1) When and how did you first start practising?
I first found yoga from watching TV when I was 12 years old, Yoga for Health was the name of the program. My favourite pose was the Shoulder Stand, which I teach very carefully now after YTT and learning anatomy.
2) How you feel or what did you think after that first time?
I was intrigued by how good I felt after the practice – I guess it was the beginnings accessible yoga. I am never athletic and I am not good at sports and games, so yoga is the only form of ‘exercise’ available to me. Life started taking over when I started working and I did not get to practice for a good 30 years. In my 40s, I started getting aches and pains, felt a loss of energy and general weakness – especially after having 2 kids (whom I adore). I started taking yoga classes with Pure Yoga in Hong Kong – regularly 3 times a week. The practice was my safe place. I found that by coming to practice I could access parts of my body and my mind that are helpful to help me navigate my life both personally and professionally.

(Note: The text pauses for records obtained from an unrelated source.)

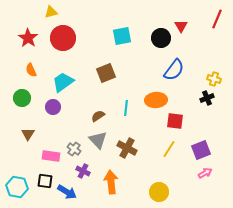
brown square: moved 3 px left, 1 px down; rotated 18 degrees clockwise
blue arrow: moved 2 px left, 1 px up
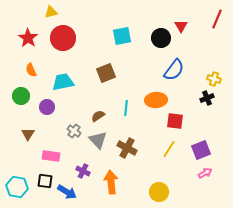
cyan trapezoid: rotated 25 degrees clockwise
green circle: moved 1 px left, 2 px up
purple circle: moved 6 px left
gray cross: moved 18 px up
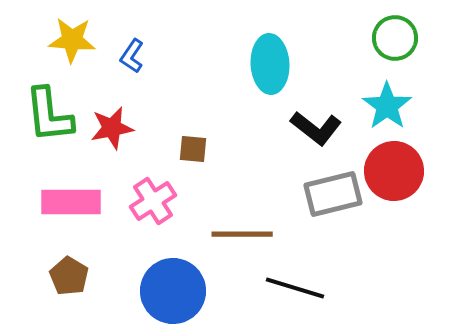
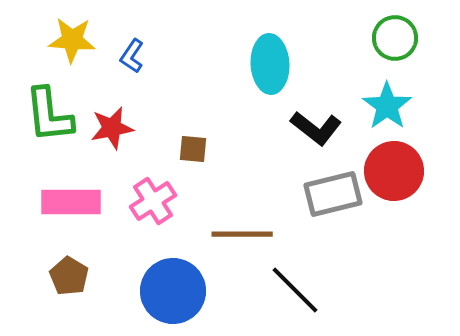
black line: moved 2 px down; rotated 28 degrees clockwise
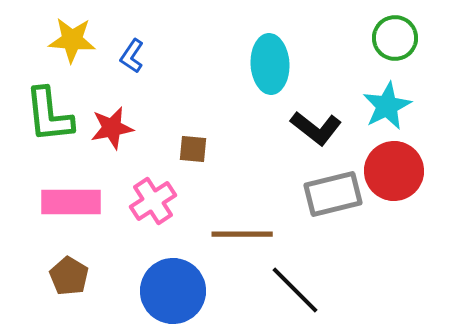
cyan star: rotated 9 degrees clockwise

3) What inspired you to teach? And why do you continue to teach?
It was Patrick Creelman and Rinat Perlman – whom I will forever acknowledge as my foremost teachers. There have been many teachers along the way of course, and each one has brought their own wonderful knowledge and generously shared about their practice. They taught me how to be authentic and to act from the position of authenticity which is something that I struggled with. I have spent the better part of my life being an executive, friend, mother and wife, and feeling out of control. The teachers seemed very calm and clear-headed about what they were teaching and I got especially drawn to classes where the teacher gave clear and specific anatomical instructions and cues that I could follow. Somehow that idea of order felt reassuring. I love the feeling of stripping and sanding away all the layers and layers of conditioning and expectations that others (and even myself) have of me to behave a certain way and to deliver certain things. To uncover and reveal who I am and what I bring to this little life that I have now.
I teach to help people understand that true happiness is not attained by running around, rushing around and doing more. I hope to help them see that they really only need to slow down and start from their own bodies – the one and only ‘vehicle’ we have to move us around and manifest our contribution to this beautiful world.

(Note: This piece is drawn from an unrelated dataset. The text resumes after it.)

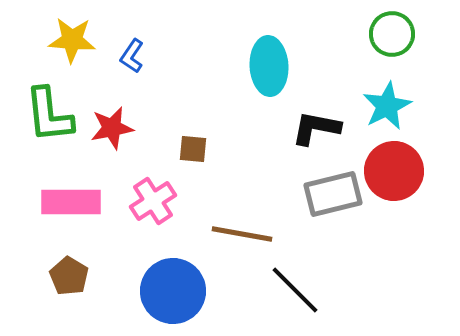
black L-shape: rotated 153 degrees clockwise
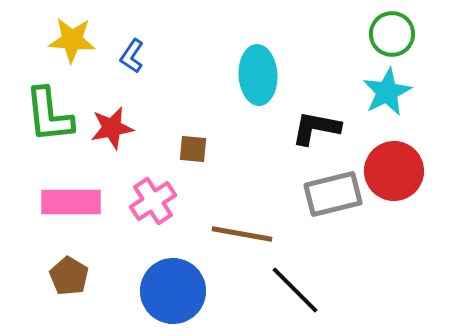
cyan ellipse: moved 11 px left, 9 px down
cyan star: moved 14 px up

4) How has your practice affected your life and perspective on it?
I was living the dream life, a career in one of the largest IT companies in the world, traveling, enjoying parenthood, a great husband. It was all good but I was feeling disconnected from everything. Everything I had to do seemed to require more and more effort over time, when they should actually be getting easier. When we moved to Hongkong, I lost my usual ‘structure’. While that was assuring, it was also a burden to maintain. I started taking regular classes in Pure Yoga, near my office and took any class that fitted my free time. I found that it did not matter the style of yoga or the teacher, I had the same experience after – calmer, things seemed more organised, and I was able to make good decisions easily.
I found that the clear, mindful asana instruction improved my focus (on the right / important things) and sense of connectedness with my mind and body. But on a greater scale, the daily practice showed me the value of acting deliberately. I learned that, on the mat, patience and focused intention translated into more precision in poses; off the mat, those qualities resulted in living in a more deeply satisfying way. When you hold poses for a while, you have time to get where you want to be, she says. “That’s how I feel about life now. If you are slow and mindful, you tend to be more focused on your goals and intentions.”

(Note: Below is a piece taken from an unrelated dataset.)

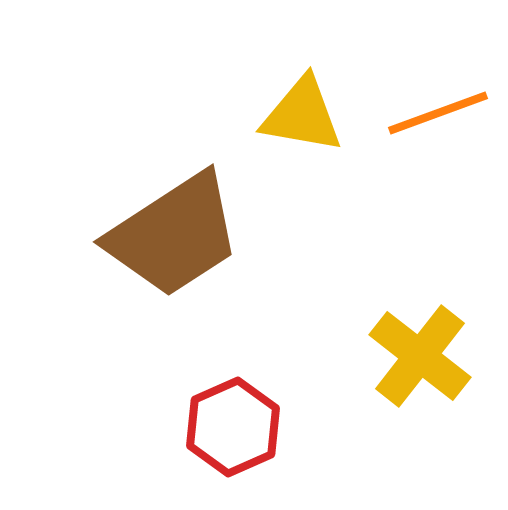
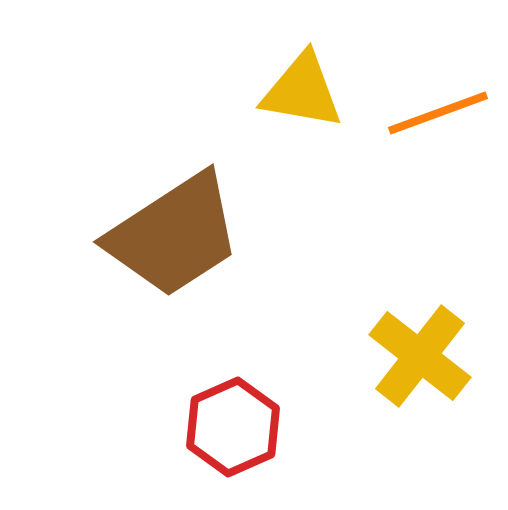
yellow triangle: moved 24 px up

Tantra scholar, Rod Stryker, once said, to truly understand why yoga is so transformative, you first have to understand the concept of transformation. The idea that yoga changes you into someone better than the person you were before is something of a misconception, Stryker says. It is more accurate to say that yoga helps you remove the obstacles that obscure who you really are, that it helps you come into a fuller expression of your true nature. “We’re not transforming into something we aspire to,” he says. “We’re transforming into the very thing that we are innately: our best Self.” I realised that for the most part of my life, I had been living other people’s idea of a successful life. The only way to measure success was how much money I could make.
Most importantly, my yoga practice allows me a glimpse of the joyful and free person you can be. Practising asanas allow me to accomplish things I never thought I could or even want to. Before YTT, I always thought that there’s no way I am going to be able to do a Handstand, I’ll just leave that to the younger practitioners.” However, I started gaining confidence with constant practice during YTT, and one day, I was doing a handstand.” I love that feeling of joy and freedom when lying in savasana at the end of a yoga practice, after having worked hard and felt thoroughly present and connected to my body. It feels raw and simple, like I have been stripped down to my essence – thoroughly clean, shining even. It may be fleeting, but I know I can always come back to it whenever I need to.
5) Share something fun about yourself.
It’s not really fun but I donated one of my kidneys and am a living example of how strong and capable our bodies are at adapting and thriving. I also happen to love eating, and am always happy to be invited to eat (I really will eat almost anything).